Навес из жердей и нарубленных веток был закончен быстро. А вот с рыбной ловлей, судя по тому, что Манюэль ещё не вернулся, дело не шло. Да и с костром не очень ладилось: искры от огнива уходили в трут, но отсыревший после утреннего дождя хворост не занимался. Наконец Пьеру, похоже, надоело, к тому же он решил, что его никто не видит… Быстрое движение рукой, несколько беззвучных слов – и вот уже весёлый огонёк бойко захрустел самыми тонкими ветками. Пьер встал, отряхнул с колен мусор. И вдруг заметил потрясённого зрелищем Жиля. На лице школяра на мгновение застыла досада, потом Пьер рассмеялся:

– Да что это я? У братьев-вагантов нет друг от друга секретов. Да не пугайся ты. Не колдун я. Слышал про Одарённых Господом?

Жиль кивнул. Отец Аббон рассказывал о людях, которым от рождения даны особые способности. Например, лечить наложением рук, или двигать предметы взглядом. И пусть можно всю жизнь прожить и не встретить ни одного – пугаться не стоит. Тем временем Пьер продолжил.

– Разные бывают таланты. Я вон, огонь могу зажигать. Правда, несильный. И проверяли меня, даже грамотка есть с печатью. О том, что братья Ордена Доминика удостоверяют: Пьер Абеляр к козням нечистого касательства не имеет. Что-то ещё?

– Ты сказал про вагантов…

– Не знаешь? Ты же как и я, бродячий школяр. Хотя… если ты совсем недавно покинул отчий дом… Зовут нас от мудрого латинского слова «vagantes», то есть значит «странствующие». Мы – те, кто поставил пусть голодную, но истину превыше сытой глупости. Мы ищем мудрости, путешествуя от университета к университету.

Существуют на земле

всякие поэты:

те залезли, что кроты,

в норы-кабинеты.

Как убийственно скучны

их стихи-обеты,

их молитвы, что огнём

чувства не согреты.

Не содержат их стихи

драгоценной соли:

нет в них света и тепла,

радости и боли…

Сидя в кресле, на заду

натирать мозоли?!

О, избавь меня, господь,

от подобной роли!


– продекламировал Пьер. – Добро пожаловать в наше братство, и если понадобится тебе помощь хоть среди школяров Болоньи, хоть Лютеции, хоть Кёльна – шепни, что принял тебя будущий великий богослов Пьер Абеляр. Только вот по нашим правилам: ты узнал мою тайну, поэтому я должен узнать какую-нибудь твою.

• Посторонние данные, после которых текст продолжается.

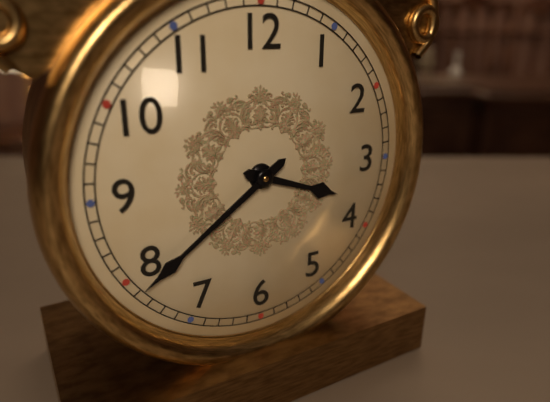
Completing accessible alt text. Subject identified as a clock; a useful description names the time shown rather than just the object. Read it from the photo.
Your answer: 3:39
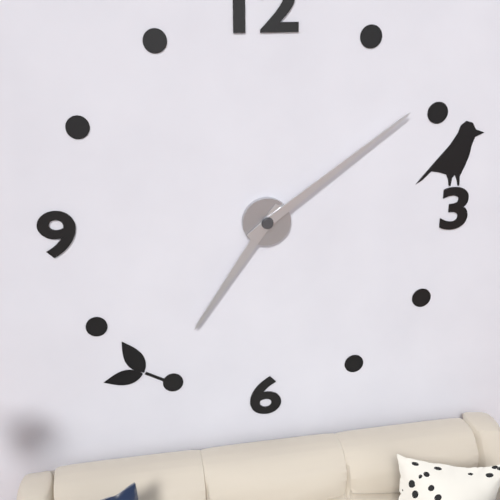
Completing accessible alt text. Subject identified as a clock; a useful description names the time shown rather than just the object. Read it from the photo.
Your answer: 7:09
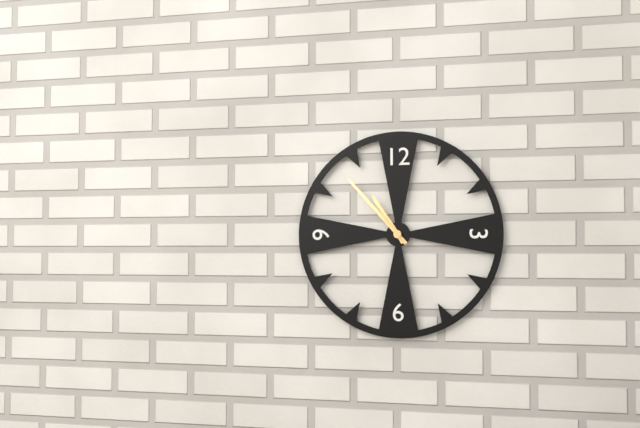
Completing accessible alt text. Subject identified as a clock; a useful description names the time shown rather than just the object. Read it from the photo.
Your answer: 10:53
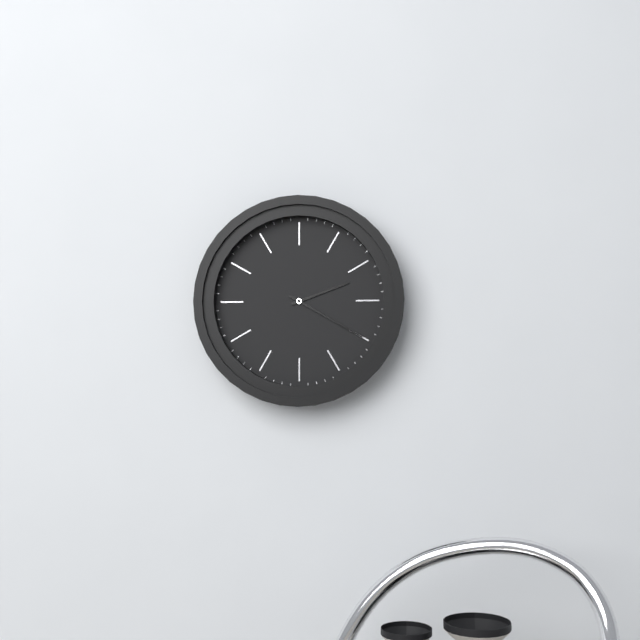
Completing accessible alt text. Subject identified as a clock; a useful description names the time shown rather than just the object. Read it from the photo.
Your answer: 2:20
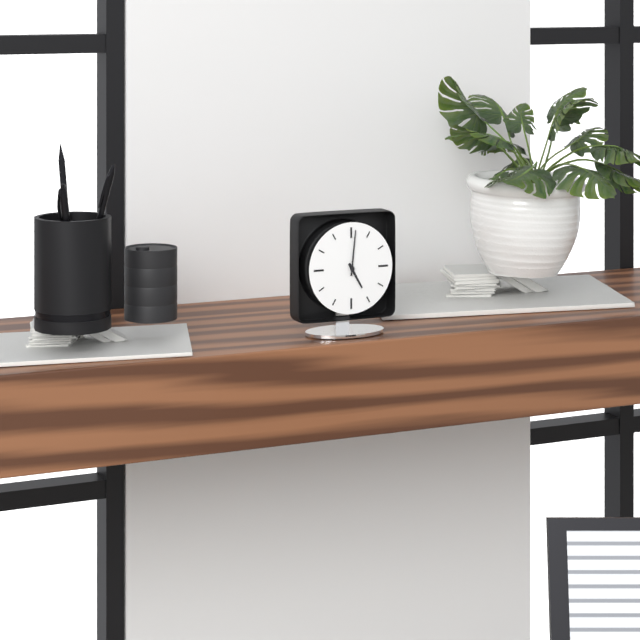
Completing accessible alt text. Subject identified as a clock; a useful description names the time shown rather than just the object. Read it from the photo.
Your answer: 5:01
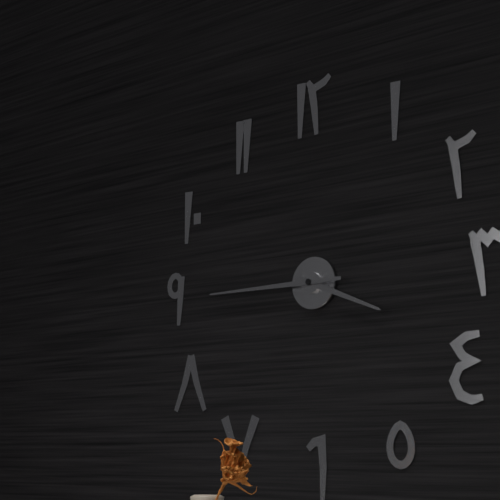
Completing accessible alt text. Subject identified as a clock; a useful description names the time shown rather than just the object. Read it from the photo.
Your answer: 3:45
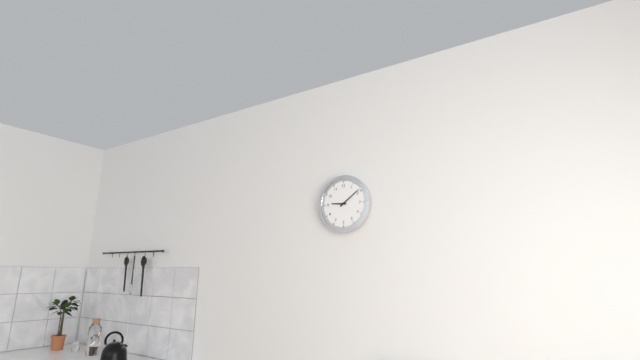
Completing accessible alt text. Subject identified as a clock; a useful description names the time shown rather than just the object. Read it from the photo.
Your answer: 9:09
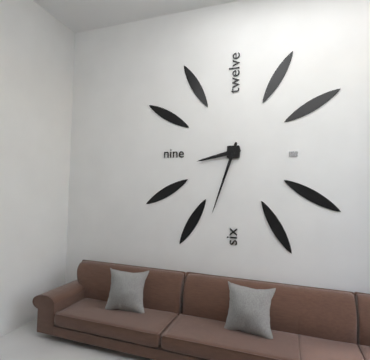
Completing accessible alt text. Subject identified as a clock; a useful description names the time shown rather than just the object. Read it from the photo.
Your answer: 8:33
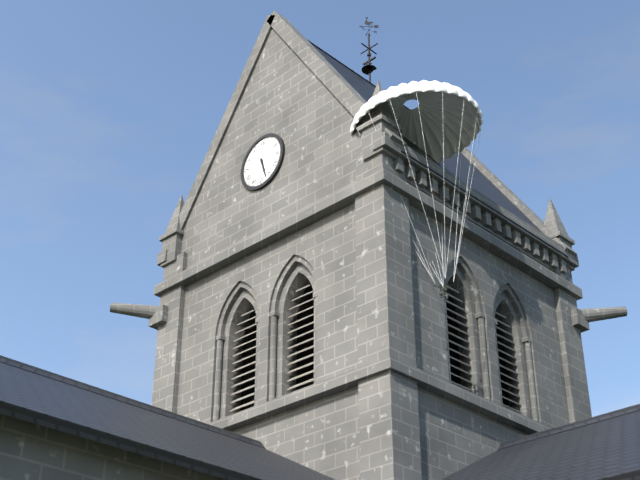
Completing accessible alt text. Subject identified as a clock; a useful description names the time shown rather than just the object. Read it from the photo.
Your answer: 5:27
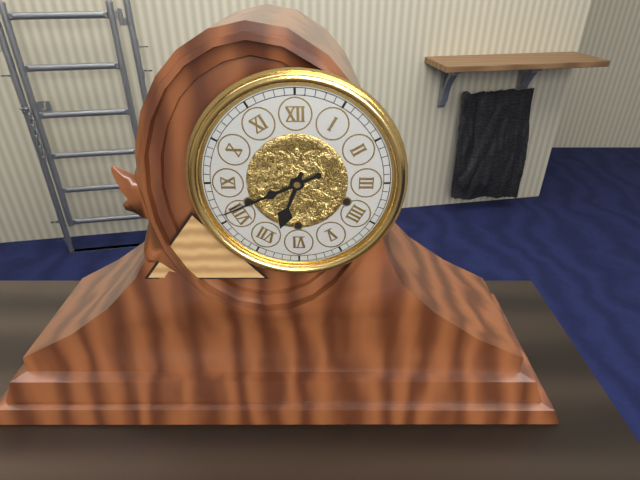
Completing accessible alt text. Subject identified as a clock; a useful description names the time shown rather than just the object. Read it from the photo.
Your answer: 6:41
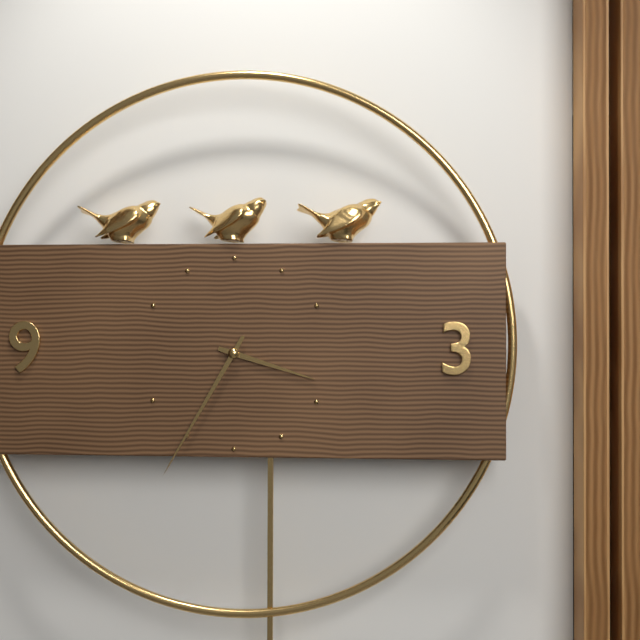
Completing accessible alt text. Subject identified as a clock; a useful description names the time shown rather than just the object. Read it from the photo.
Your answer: 3:35
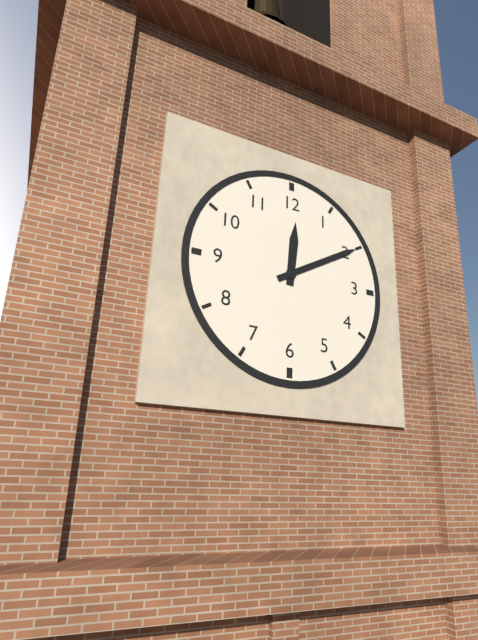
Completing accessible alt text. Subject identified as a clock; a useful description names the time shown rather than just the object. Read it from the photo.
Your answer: 12:10
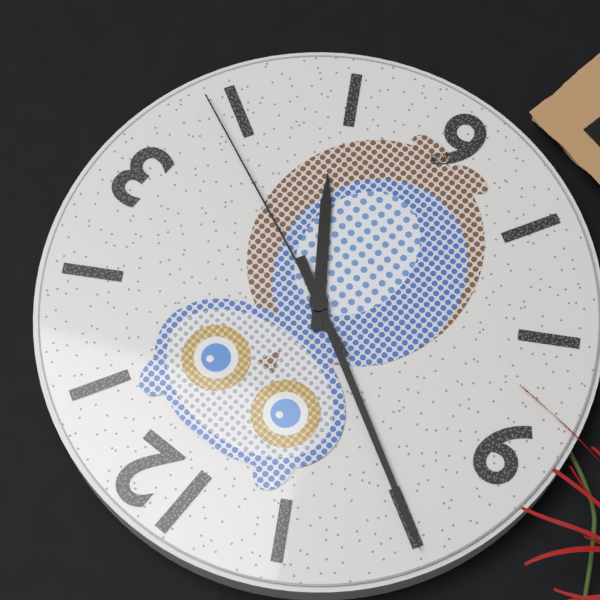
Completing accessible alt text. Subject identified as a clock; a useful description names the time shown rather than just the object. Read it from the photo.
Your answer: 4:50:19
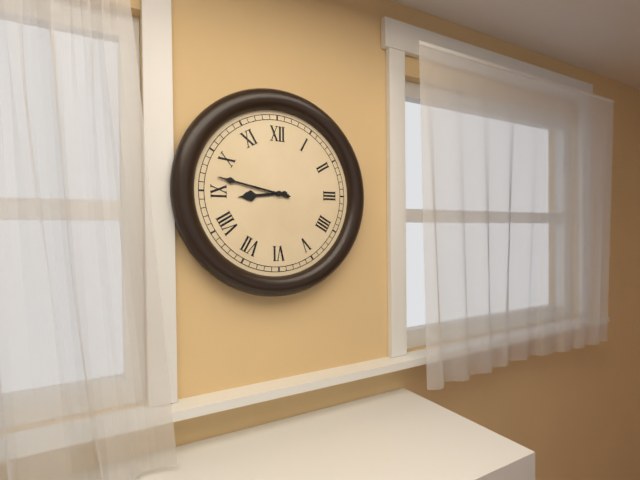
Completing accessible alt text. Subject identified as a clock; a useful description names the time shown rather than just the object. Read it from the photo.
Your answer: 8:47
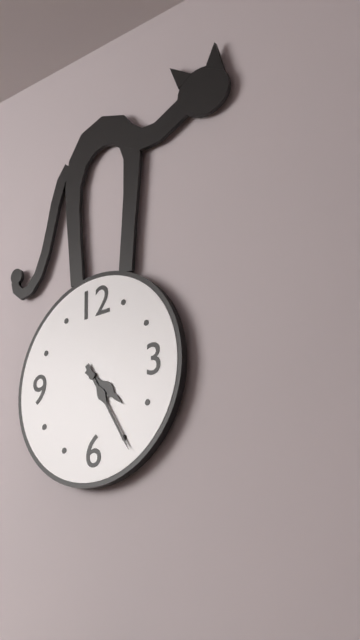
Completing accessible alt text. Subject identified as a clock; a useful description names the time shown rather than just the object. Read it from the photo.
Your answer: 4:25
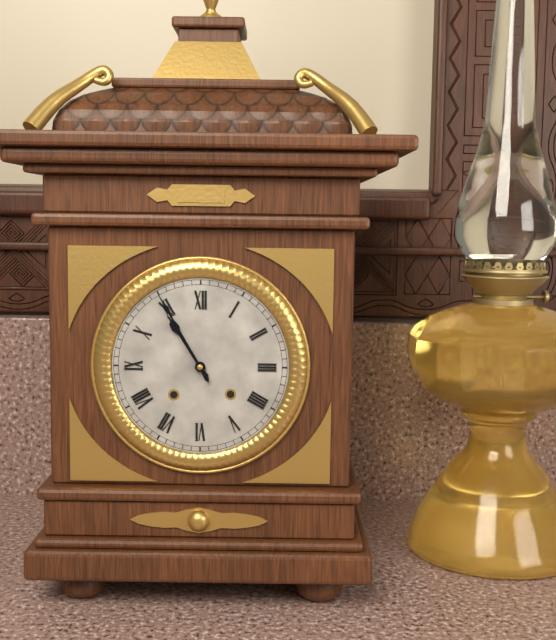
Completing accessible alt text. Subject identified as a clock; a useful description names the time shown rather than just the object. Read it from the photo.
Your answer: 10:55
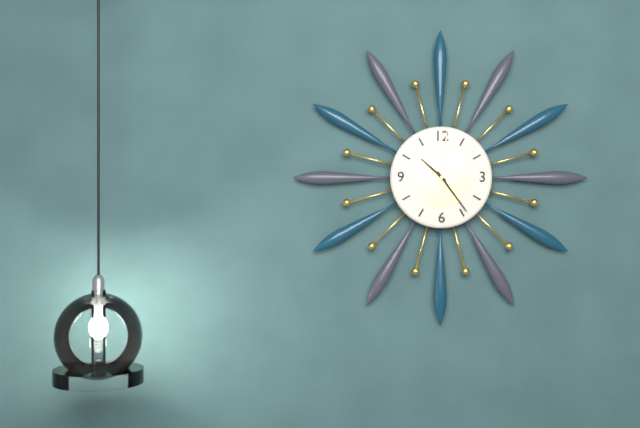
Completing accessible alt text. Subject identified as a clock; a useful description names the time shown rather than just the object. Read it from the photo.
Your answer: 10:24:01
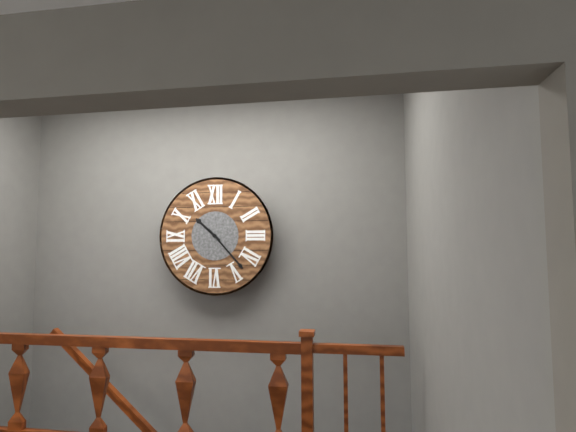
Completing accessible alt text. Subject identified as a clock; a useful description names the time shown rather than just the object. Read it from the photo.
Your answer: 10:23
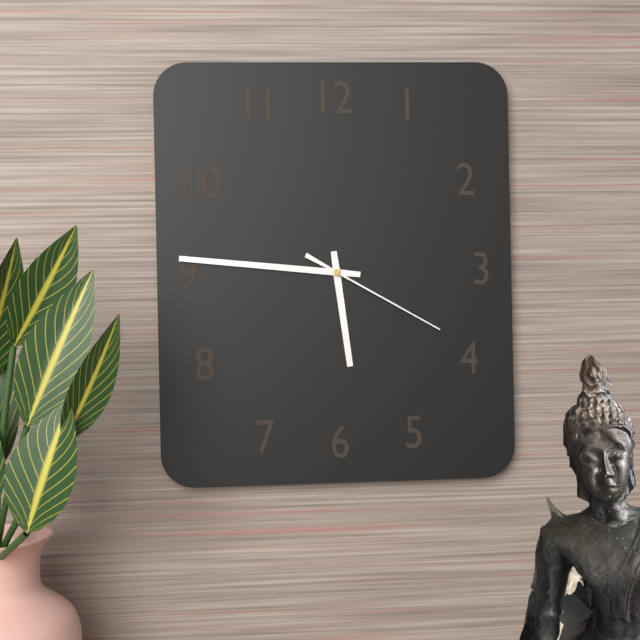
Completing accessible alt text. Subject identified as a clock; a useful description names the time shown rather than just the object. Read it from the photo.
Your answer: 5:46:20
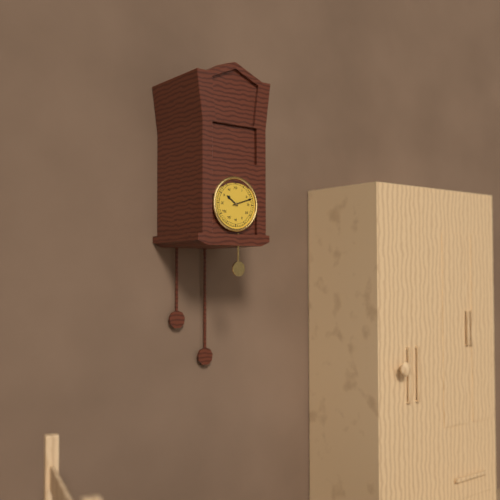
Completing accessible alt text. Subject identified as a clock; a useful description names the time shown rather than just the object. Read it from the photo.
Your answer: 10:12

Жиль задумался: а что такого он может рассказать? В его жизни и не было ничего интересного. Хотя…

Когда отзвучали последние слова о встрече с Драконами, Пьер задумчиво посмотрел на ярко пляшущий в сумерках огонь и негромко сказал:

– Я много слышал про отца Аббона. И всегда жалел, что он уже умер, поэтому я не смогу сойтись с ним в диспуте. А ты, стало быть, его ученик… Не говори про это никому, кроме мастера Гильома. У твоего учителя осталось слишком много недругов, которые захотят отомстить если не ему, то тебе. Будут спрашивать – назовись Жилем из города Ньевр, и что учился латыни ты в тамошней церковной школе. Поверь, этим ты…

Договорить Пьер не сумел, так как к костру сквозь кусты шумно вывалился Манюэль с несколькими форелями и громко спросил, готовы ли угли, запекать рыбу – а то у него уже брюхо от голода сводит. Да и после продолжить разговор не получилось: от еды Манюэль пришёл в отличное настроение, забыл испуг и с жаром затеял новый спор.

Утром троица двинулась вниз по ручью. И уже к обеду лес поредел, вывел приятелей на широкий луг, усеянный белыми ромашками и васильками. Не смотря на то, что луг и пустовал, на краю сохранилась пара старых яблонь. Значит, здесь жили люди, а где люди – там дорога. Даже если деревня бывших хозяев луга и яблонь в развалинах, а дорога заросла, по ней всё равно можно выбраться на тракт. Среди деревьев засвистели и заспорили соловьи, в прозрачно-голубом небе над лугом одиноко парила пустельга, от высокой травы и цветов тянуло душистой свежестью, стрекотали кузнечики. Всё так и приглашало сесть и передохнуть.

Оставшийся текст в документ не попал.